[Passage]
Firefox does *not* obey UTF-8 locales. It has a built-in small list[1] and the fallback encoding is determined by that list. The list does not contain UTF-8.

[1] https://dxr.mozilla.org/mozilla-central/rev/4affa6e0a8c622e4c4152872ffc14b73103830ac/dom/encoding/localesfallbacks.properties

Comment 27

2 years ago
I think Adam is saying Firefox should obey LC_*. I think this is a much larger issue. LANG is used to determine the language used for UI chrome. The reason Firefox doesn't obey that is because to this day and age, Firefox still build locale specific packages like it was the 80s where 500k or so from other language bundles matter. To be fair, lots of programs allow you to override LAND/LC_CTYPE/LC_* locally, it's just Firefox is a bit egregious. Respecting POSIX locale environment variables or not, I think Firefox should still default to UTF-8, given that most OSes such as macOS or Linux desktop environments never changes LC_CTYPE, they all set it to UTF-8, and leave character encoding overrides to the individual applications.

[Stored records]
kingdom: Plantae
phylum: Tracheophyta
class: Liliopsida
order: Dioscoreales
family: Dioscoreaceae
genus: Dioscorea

...

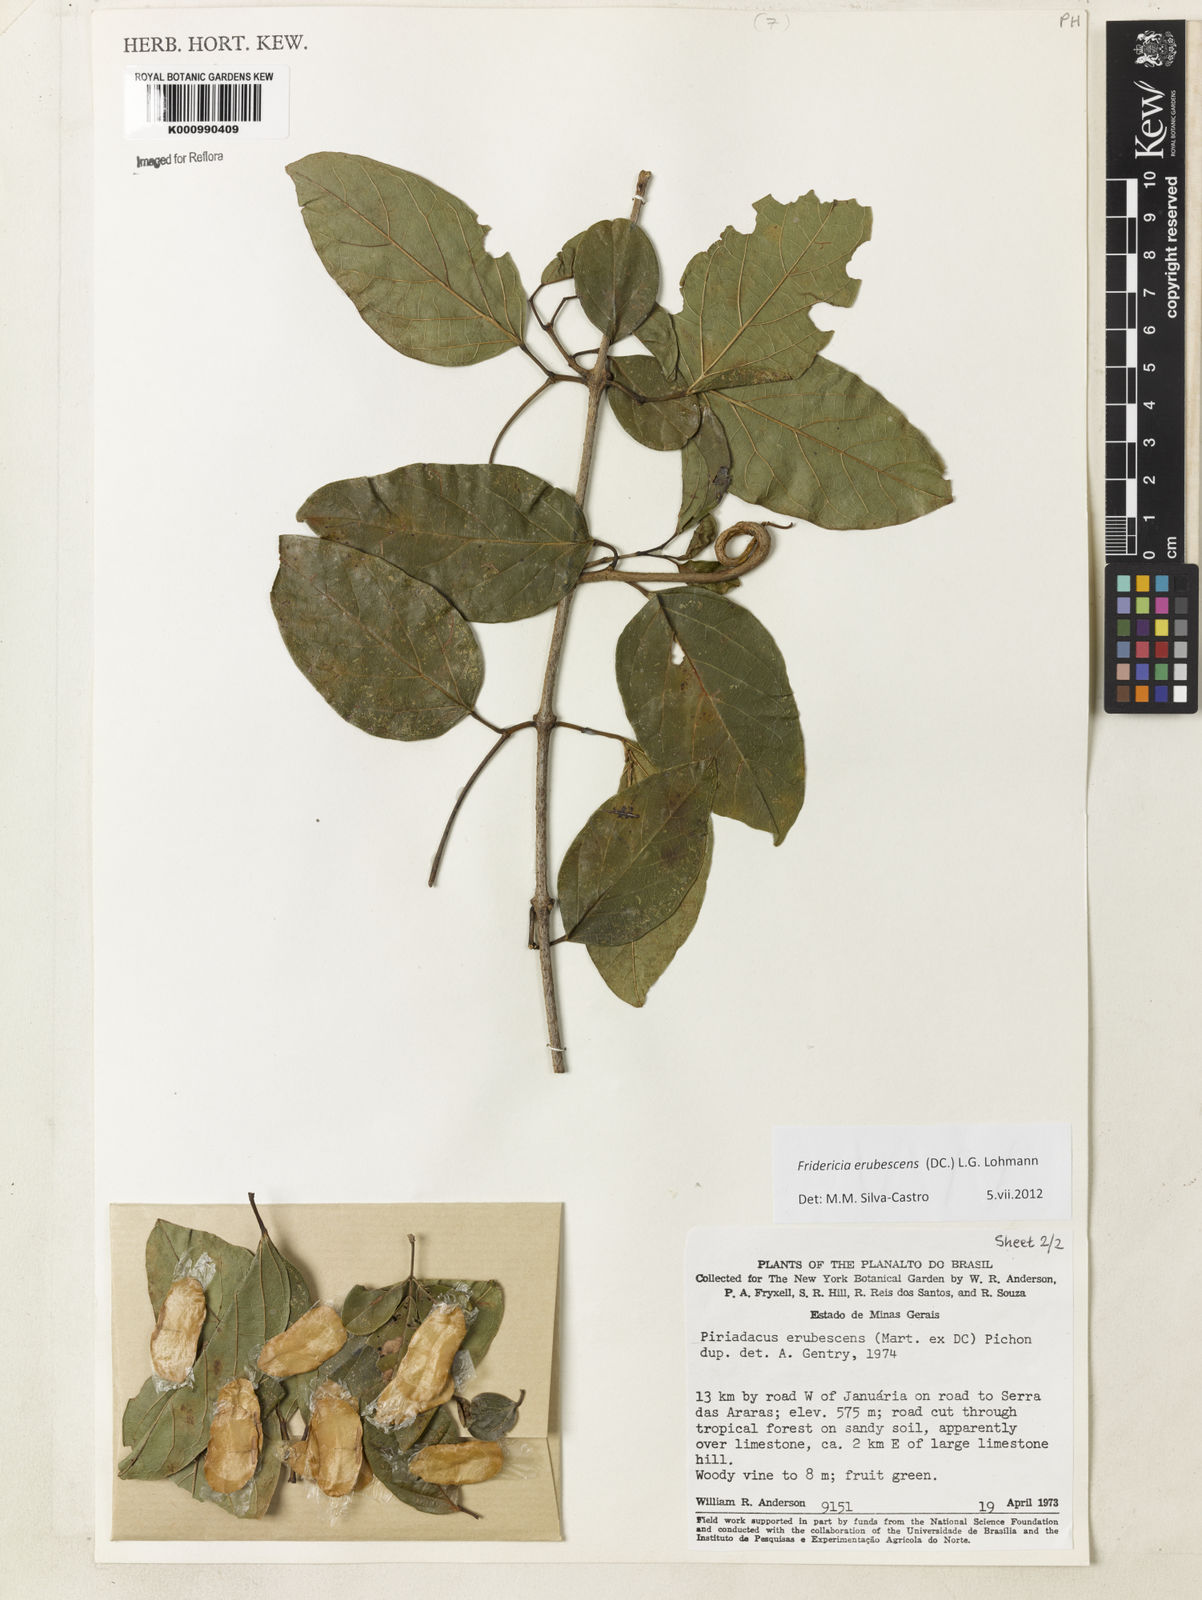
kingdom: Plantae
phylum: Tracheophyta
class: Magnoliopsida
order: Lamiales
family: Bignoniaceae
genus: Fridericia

...

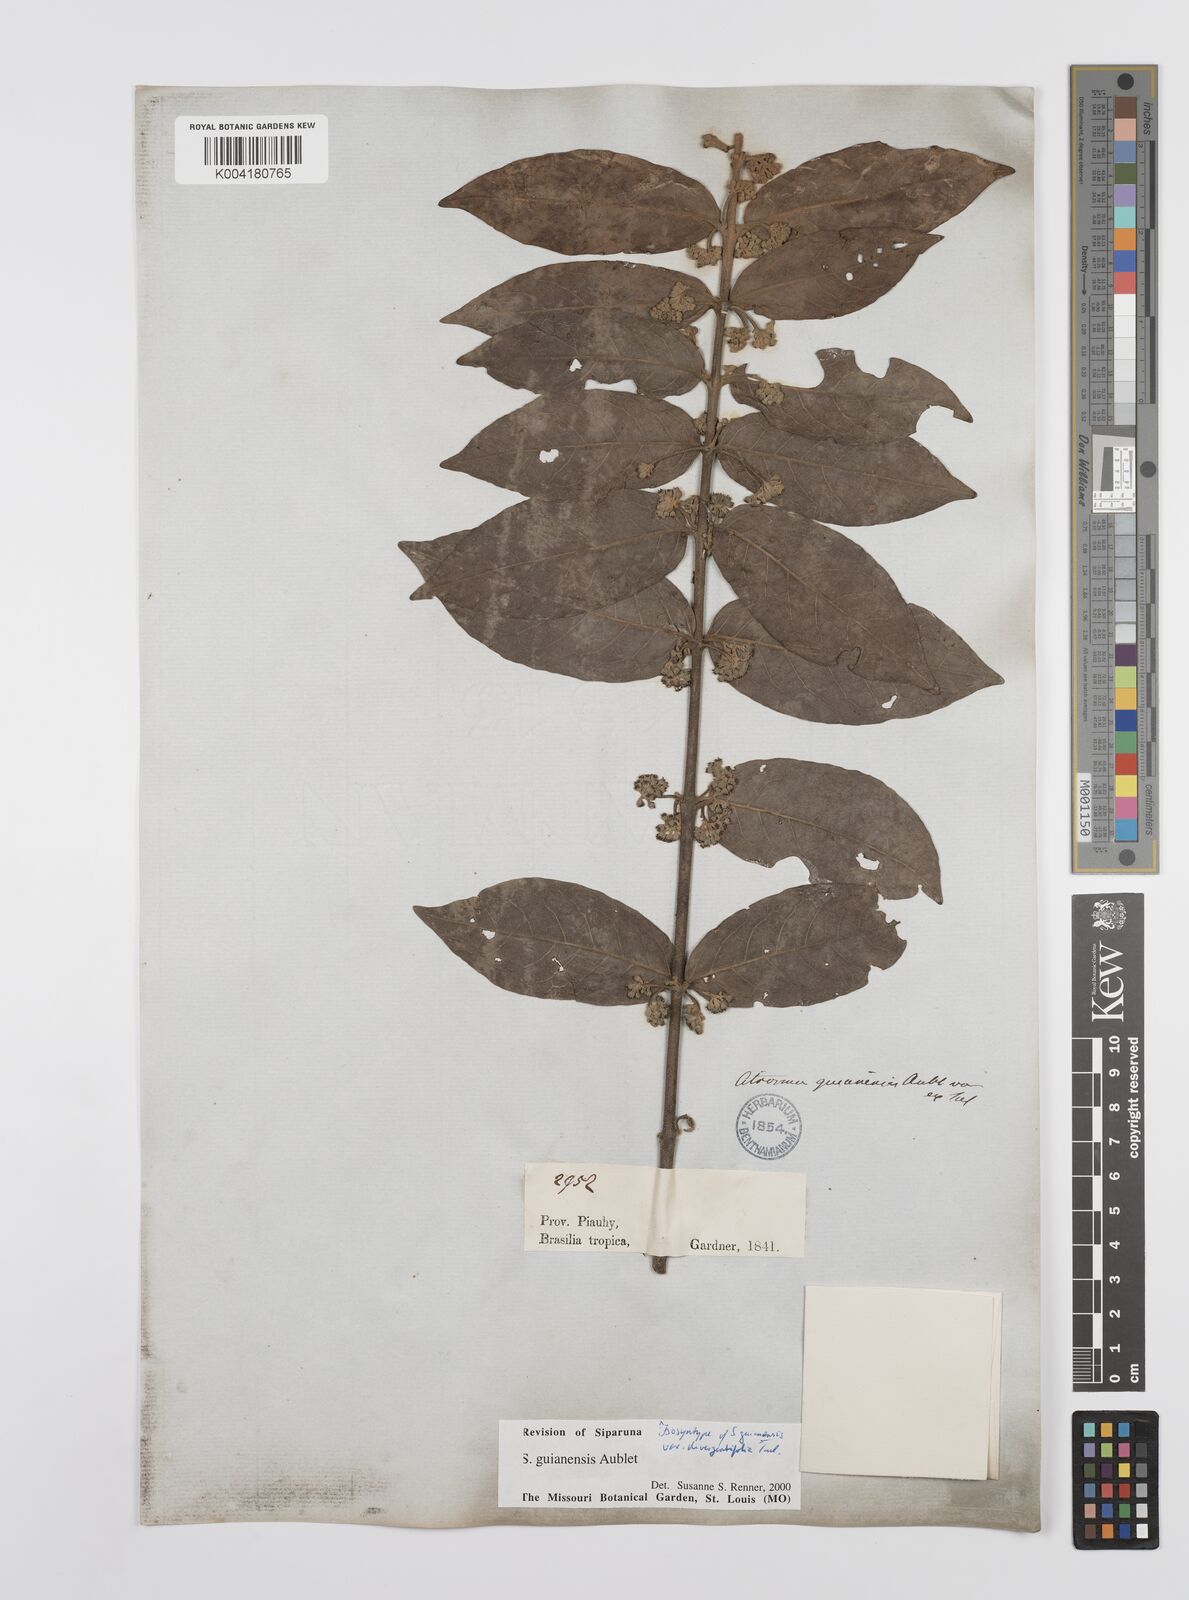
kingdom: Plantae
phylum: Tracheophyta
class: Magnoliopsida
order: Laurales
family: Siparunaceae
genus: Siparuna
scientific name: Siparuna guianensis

[Work to do]
A – Answer these from the Firefox encoding discussion, one per line:
(i) What determines Firefox's fallback encoding?
(ii) Does the list involved include UTF-8?
(iii) What does LANG determine?
B – In the Firefox encoding discussion, why does the second commenter think Firefox should still default to UTF-8 whether or not it respects POSIX locale variables? Answer in one to three sentences.
C – Carry the Firefox encoding discussion forward from its last sentence.

[Exercise responses]
A –
(i) A small built-in list in Firefox.
(ii) No, the list does not contain UTF-8.
(iii) The language used for the UI chrome.

B – Most operating systems, such as macOS and Linux desktop environments, never change LC_CTYPE. They set it to UTF-8 and leave character encoding overrides to individual applications.

C –
So, I think it's okay that Firefox doesn't obey LANG for now due to building issues, I don't think disobeying LC_CTYPE matter much these days as long as Firefox defaults to UTF-8. As to the other LC_*, I don't see any use case for them, except maybe LC_ALL, but it only matter if Firefox looks at LANG and LC_CTYPE at all.
Reporter

Comment 28

2 years ago
(In reply to Yuen Ho Wong from comment #27)
> So, I think it's okay that Firefox doesn't obey LANG for now due to building
> issues, I don't think disobeying LC_CTYPE matter much these days as long as
> Firefox defaults to UTF-8. As to the other LC_*, I don't see any use case
> for them, except maybe LC_ALL, but it only matter if Firefox looks at LANG
> and LC_CTYPE at all.

If Firefox considers the locales, then it is important to honor LC_ALL when set, as it overrides LC_CTYPE, i.e. the considered charset should be the same as the one given by the "locale charmap" command. The order is, by precedence: LC_ALL, then LC_CTYPE, then LANG.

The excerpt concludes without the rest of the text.